Поезд остановился. По проходу ― движение. Прошла женщина с двумя огромными полипропиленовыми баулами. Следом ― торгашка. Удивительное дело, предлагают мороженое в холодное время года, и люди берут с удовольствием. Наверное, из таких вот мелочей складывается большое чувство ― любовь к Родине. За индивидуальность и непостижимый чужим умом русский дух.
– Ребята, водочка! ― Дед в сбитой на затылок шапке и черном потертом плаще предлагает ходовой товар. ― Хорошая, с акцизом! Наша!
В соседнем плацкарте он находит клиента, бормочет рекламу, а позади женщина с ребенком лет пяти ― укутанным, как мультяшный мишка Гамми.
– Посторонись, а?
– Ой, извините, ради бога! Проходите, проходите. ― Дедок сует в карман мятую купюру, пропускает, продолжает движение, приговаривает: ― Водочка, наша!
За окнами поплыли фонари. Движение улеглось, погасли основные лампы, и вагон погрузился в полумрак. Толик спит, уронив голову на руки. Незаметно под монотонный стук колес засыпаю и я.
― Сколько налетали, я не расслышал? ― Командир полка, полковник Денисов прищуривается от попавшего в глаза табачного дыма, глубоко затягивается.

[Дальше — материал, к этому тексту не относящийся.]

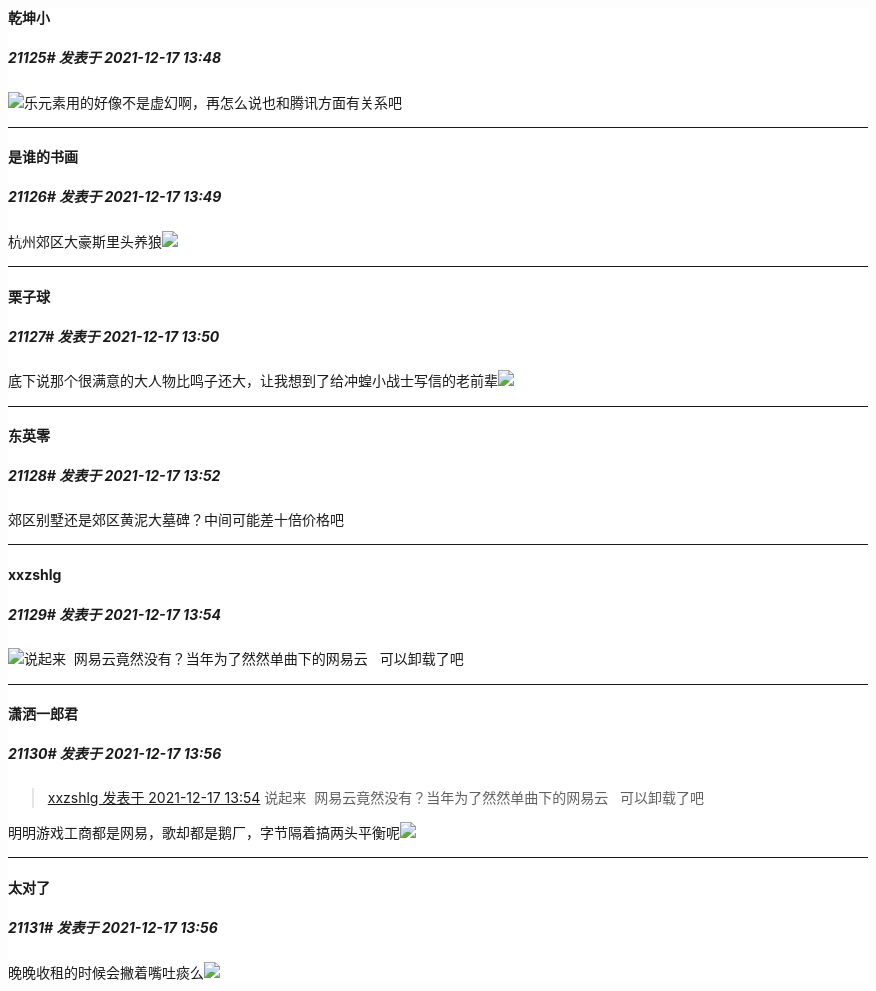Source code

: ####  乾坤小  
##### 21125#       发表于 2021-12-17 13:48

<img src="https://static.saraba1st.com/image/smiley/face2017/067.png" referrerpolicy="no-referrer">乐元素用的好像不是虚幻啊，再怎么说也和腾讯方面有关系吧

*****

####  是谁的书画  
##### 21126#       发表于 2021-12-17 13:49

杭州郊区大豪斯里头养狼<img src="https://static.saraba1st.com/image/smiley/face2017/076.png" referrerpolicy="no-referrer">

*****

####  栗子球  
##### 21127#       发表于 2021-12-17 13:50

底下说那个很满意的大人物比鸣子还大，让我想到了给冲蝗小战士写信的老前辈<img src="https://static.saraba1st.com/image/smiley/face2017/067.png" referrerpolicy="no-referrer">

*****

####  东英零  
##### 21128#       发表于 2021-12-17 13:52

郊区别墅还是郊区黄泥大墓碑？中间可能差十倍价格吧

*****

####  xxzshlg  
##### 21129#       发表于 2021-12-17 13:54

<img src="https://static.saraba1st.com/image/smiley/bundam2017/003.png" referrerpolicy="no-referrer">说起来  网易云竟然没有？当年为了然然单曲下的网易云   可以卸载了吧

*****

####  潇洒一郎君  
##### 21130#       发表于 2021-12-17 13:56

<blockquote><a href="httphttps://bbs.saraba1st.com/2b/forum.php?mod=redirect&amp;goto=findpost&amp;pid=53973246&amp;ptid=2038500" target="_blank">xxzshlg 发表于 2021-12-17 13:54</a>
说起来  网易云竟然没有？当年为了然然单曲下的网易云   可以卸载了吧</blockquote>
明明游戏工商都是网易，歌却都是鹅厂，字节隔着搞两头平衡呢<img src="https://static.saraba1st.com/image/smiley/face2017/067.png" referrerpolicy="no-referrer">

*****

####  太对了  
##### 21131#       发表于 2021-12-17 13:56

晚晚收租的时候会撇着嘴吐痰么<img src="https://static.saraba1st.com/image/smiley/face2017/161.png" referrerpolicy="no-referrer">
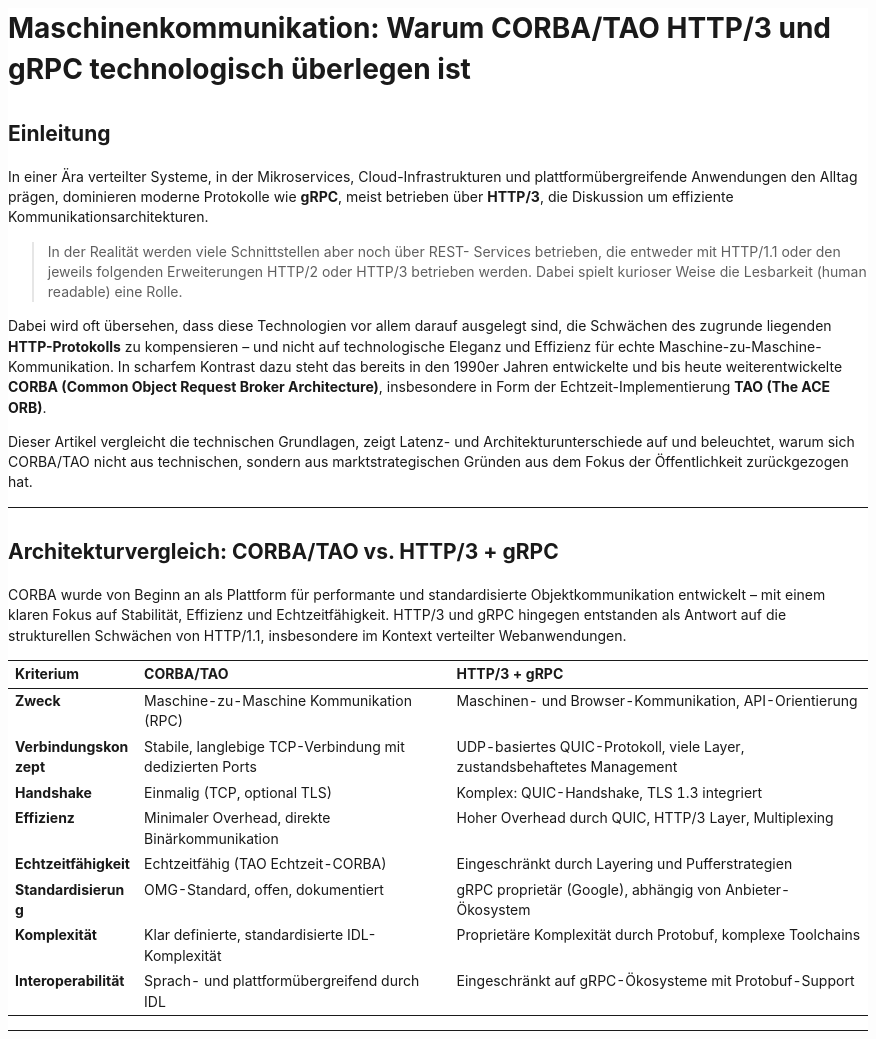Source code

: # Maschinenkommunikation: Warum CORBA/TAO HTTP/3 und gRPC technologisch überlegen ist

## Einleitung

In einer Ära verteilter Systeme, in der Mikroservices, Cloud-Infrastrukturen und plattformübergreifende Anwendungen 
den Alltag prägen, dominieren moderne Protokolle wie **gRPC**, meist betrieben über **HTTP/3**, die Diskussion um 
effiziente Kommunikationsarchitekturen. 

> In der Realität werden viele Schnittstellen aber noch über REST- Services 
betrieben, die entweder mit HTTP/1.1 oder den jeweils folgenden Erweiterungen HTTP/2 oder HTTP/3 betrieben werden.
Dabei spielt kurioser Weise die Lesbarkeit (human readable) eine Rolle.

Dabei wird oft übersehen, dass diese Technologien vor allem darauf ausgelegt sind, die Schwächen des zugrunde 
liegenden **HTTP-Protokolls** zu kompensieren – und nicht auf technologische Eleganz und Effizienz für echte 
Maschine-zu-Maschine-Kommunikation. In scharfem Kontrast dazu steht das bereits in den 1990er Jahren entwickelte 
und bis heute weiterentwickelte **CORBA (Common Object Request Broker Architecture)**, insbesondere in Form 
der Echtzeit-Implementierung **TAO (The ACE ORB)**.

Dieser Artikel vergleicht die technischen Grundlagen, zeigt Latenz- und Architekturunterschiede auf und 
beleuchtet, warum sich CORBA/TAO nicht aus technischen, sondern aus marktstrategischen Gründen aus dem Fokus der 
Öffentlichkeit zurückgezogen hat.

---

## Architekturvergleich: CORBA/TAO vs. HTTP/3 + gRPC

CORBA wurde von Beginn an als Plattform für performante und standardisierte Objektkommunikation entwickelt – mit einem klaren Fokus auf Stabilität, Effizienz und Echtzeitfähigkeit. HTTP/3 und gRPC hingegen entstanden als Antwort auf die strukturellen Schwächen von HTTP/1.1, insbesondere im Kontext verteilter Webanwendungen.

| Kriterium | **CORBA/TAO** | **HTTP/3 + gRPC** |
|:--|:--|:--|
| **Zweck** | Maschine-zu-Maschine Kommunikation (RPC) | Maschinen- und Browser-Kommunikation, API-Orientierung |
| **Verbindungskonzept** | Stabile, langlebige TCP-Verbindung mit dedizierten Ports | UDP-basiertes QUIC-Protokoll, viele Layer, zustandsbehaftetes Management |
| **Handshake** | Einmalig (TCP, optional TLS) | Komplex: QUIC-Handshake, TLS 1.3 integriert |
| **Effizienz** | Minimaler Overhead, direkte Binärkommunikation | Hoher Overhead durch QUIC, HTTP/3 Layer, Multiplexing |
| **Echtzeitfähigkeit** | Echtzeitfähig (TAO Echtzeit-CORBA) | Eingeschränkt durch Layering und Pufferstrategien |
| **Standardisierung** | OMG-Standard, offen, dokumentiert | gRPC proprietär (Google), abhängig von Anbieter-Ökosystem |
| **Komplexität** | Klar definierte, standardisierte IDL-Komplexität | Proprietäre Komplexität durch Protobuf, komplexe Toolchains |
| **Interoperabilität** | Sprach- und plattformübergreifend durch IDL | Eingeschränkt auf gRPC-Ökosysteme mit Protobuf-Support |

---
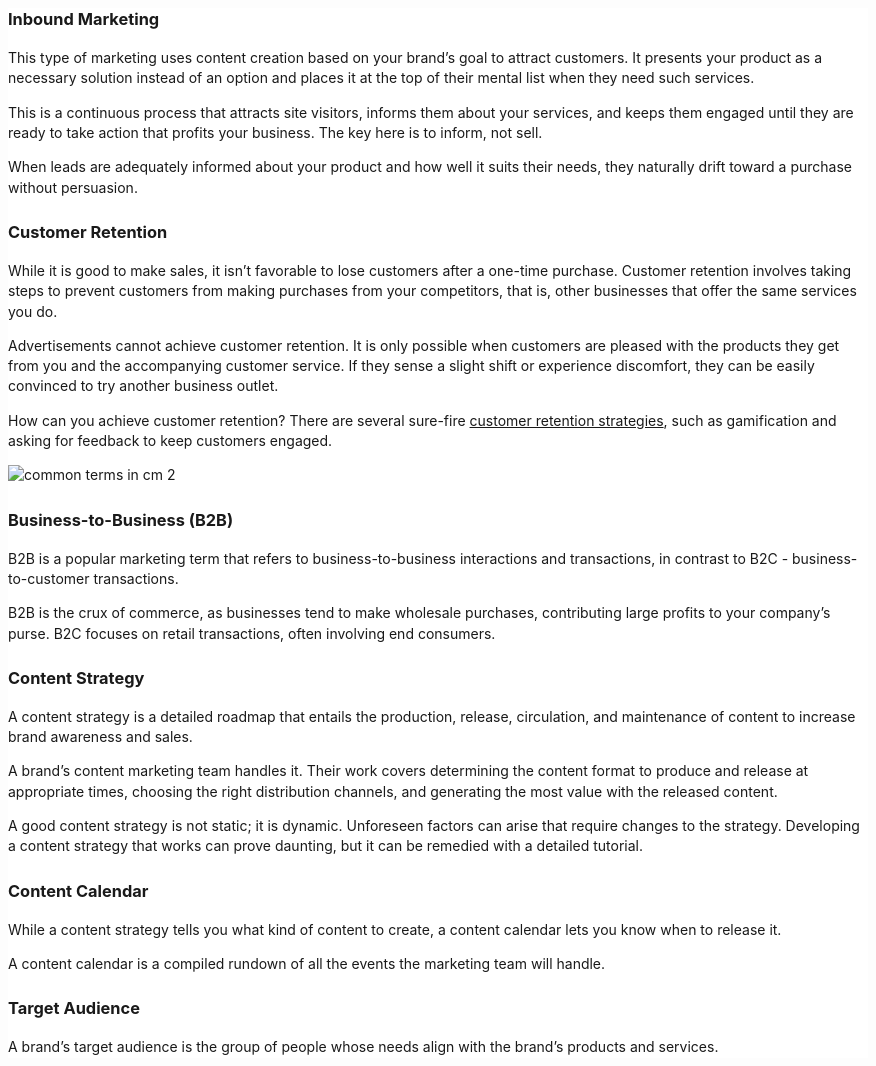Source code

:
### Inbound Marketing
This type of marketing uses content creation based on your brand’s goal to attract customers. It presents your product as a necessary solution instead of an option and places it at the top of their mental list when they need such services. 

This is a continuous process that attracts site visitors, informs them about your services, and keeps them engaged until they are ready to take action that profits your business. The key here is to inform, not sell. 

When leads are adequately informed about your product and how well it suits their needs, they naturally drift toward a purchase without persuasion.

### Customer Retention
While it is good to make sales, it isn’t favorable to lose customers after a one-time purchase. Customer retention involves taking steps to prevent customers from making purchases from your competitors, that is, other businesses that offer the same services you do.

Advertisements cannot achieve customer retention. It is only possible when customers are pleased with the products they get from you and the accompanying customer service. If they sense a slight shift or experience discomfort, they can be easily convinced to try another business outlet.

How can you achieve customer retention? There are several sure-fire [customer retention strategies](https://www.forbes.com/advisor/business/customer-retention-strategies/), such as gamification and asking for feedback to keep customers engaged.

![common terms in cm 2](https://dev-to-uploads.s3.amazonaws.com/uploads/articles/np7qgx3gmu57earry6mx.png)

### Business-to-Business (B2B)
B2B is a popular marketing term that refers to business-to-business interactions and transactions, in contrast to B2C - business-to-customer transactions. 

B2B is the crux of commerce, as businesses tend to make wholesale purchases, contributing large profits to your company’s purse. B2C focuses on retail transactions, often involving end consumers.

### Content Strategy
A content strategy is a detailed roadmap that entails the production, release, circulation, and maintenance of content to increase brand awareness and sales. 

A brand’s content marketing team handles it. Their work covers determining the content format to produce and release at appropriate times, choosing the right distribution channels, and generating the most value with the released content. 

A good content strategy is not static; it is dynamic. Unforeseen factors can arise that require changes to the strategy. Developing a content strategy that works can prove daunting, but it can be remedied with a detailed tutorial.

### Content Calendar
While a content strategy tells you what kind of content to create, a content calendar lets you know when to release it. 

A content calendar is a compiled rundown of all the events the marketing team will handle.

### Target Audience
A brand’s target audience is the group of people whose needs align with the brand’s products and services. 
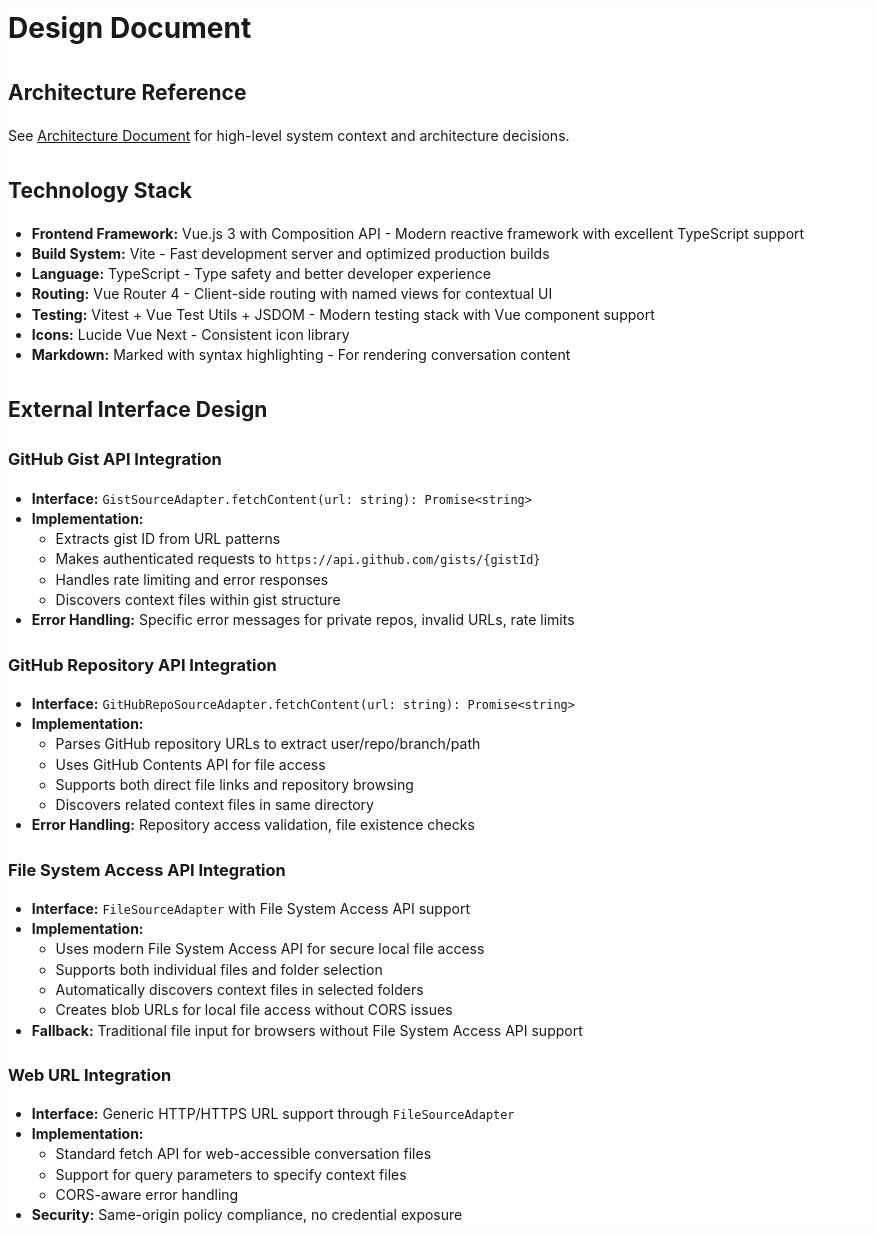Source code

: 

# Design Document

## Architecture Reference
See [Architecture Document](./architecture.md) for high-level system context and architecture decisions.

## Technology Stack
- **Frontend Framework:** Vue.js 3 with Composition API - Modern reactive framework with excellent TypeScript support
- **Build System:** Vite - Fast development server and optimized production builds
- **Language:** TypeScript - Type safety and better developer experience
- **Routing:** Vue Router 4 - Client-side routing with named views for contextual UI
- **Testing:** Vitest + Vue Test Utils + JSDOM - Modern testing stack with Vue component support
- **Icons:** Lucide Vue Next - Consistent icon library
- **Markdown:** Marked with syntax highlighting - For rendering conversation content

## External Interface Design

### GitHub Gist API Integration
- **Interface:** `GistSourceAdapter.fetchContent(url: string): Promise<string>`
- **Implementation:** 
  - Extracts gist ID from URL patterns
  - Makes authenticated requests to `https://api.github.com/gists/{gistId}`
  - Handles rate limiting and error responses
  - Discovers context files within gist structure
- **Error Handling:** Specific error messages for private repos, invalid URLs, rate limits

### GitHub Repository API Integration  
- **Interface:** `GitHubRepoSourceAdapter.fetchContent(url: string): Promise<string>`
- **Implementation:**
  - Parses GitHub repository URLs to extract user/repo/branch/path
  - Uses GitHub Contents API for file access
  - Supports both direct file links and repository browsing
  - Discovers related context files in same directory
- **Error Handling:** Repository access validation, file existence checks

### File System Access API Integration
- **Interface:** `FileSourceAdapter` with File System Access API support
- **Implementation:**
  - Uses modern File System Access API for secure local file access
  - Supports both individual files and folder selection
  - Automatically discovers context files in selected folders
  - Creates blob URLs for local file access without CORS issues
- **Fallback:** Traditional file input for browsers without File System Access API support

### Web URL Integration
- **Interface:** Generic HTTP/HTTPS URL support through `FileSourceAdapter`
- **Implementation:**
  - Standard fetch API for web-accessible conversation files
  - Support for query parameters to specify context files
  - CORS-aware error handling
- **Security:** Same-origin policy compliance, no credential exposure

– Там все написано, товарищ полковник. ― Сую ему бумаги, обламываю этот совершенно ненужный, никчемный допрос. Заметны его высокомерие и мнительность.
– Ха! ― Улыбается нехорошо, показывает ровные вставные зубы. ― Написать можно что угодно. Я просил пи-ло-тов! Хороших летчиков с опытом работы в горячих точках либо, ― он делает ударение, ― в суровых климатических условиях, а мне прислали какого-то механика. Где вы успели поработать в такие годы, если не тайна?
– В Ненецком автономном округе Архангельской области. Тундра.
– Ладно, решим. ― Вздохнув, милостиво отпускает и просит подождать в коридоре. Бумаги остаются нетронутыми на просторной поверхности полированного стола.
Через две минуты в кабинет проследовал невысокий коренастый подполковник, зацепив взглядом, оценил. Я козырнул. Он отмахнул в ответ, будто не честь отдает, а дает добро на запуск двигателя. Получив инструкции, вышел, увлек за собой:
– Во вторую эскадрилью пойдешь, экипаж Сухонина. У него бортач в отпуск едет, последний день работает. Полетаешь три-четыре недели, а после ― определимся. Как звать-то?
– Юрий!
– Алексей Иванович. Ты не переживай, ребята у нас хорошие, дружные. Машины не новые, но летать можно. Бывает и хуже, грех плакаться.
Создалось впечатление, что он успокаивает больше себя, чем новичка, но я понимающе кивал и соглашался ― бывает и хуже.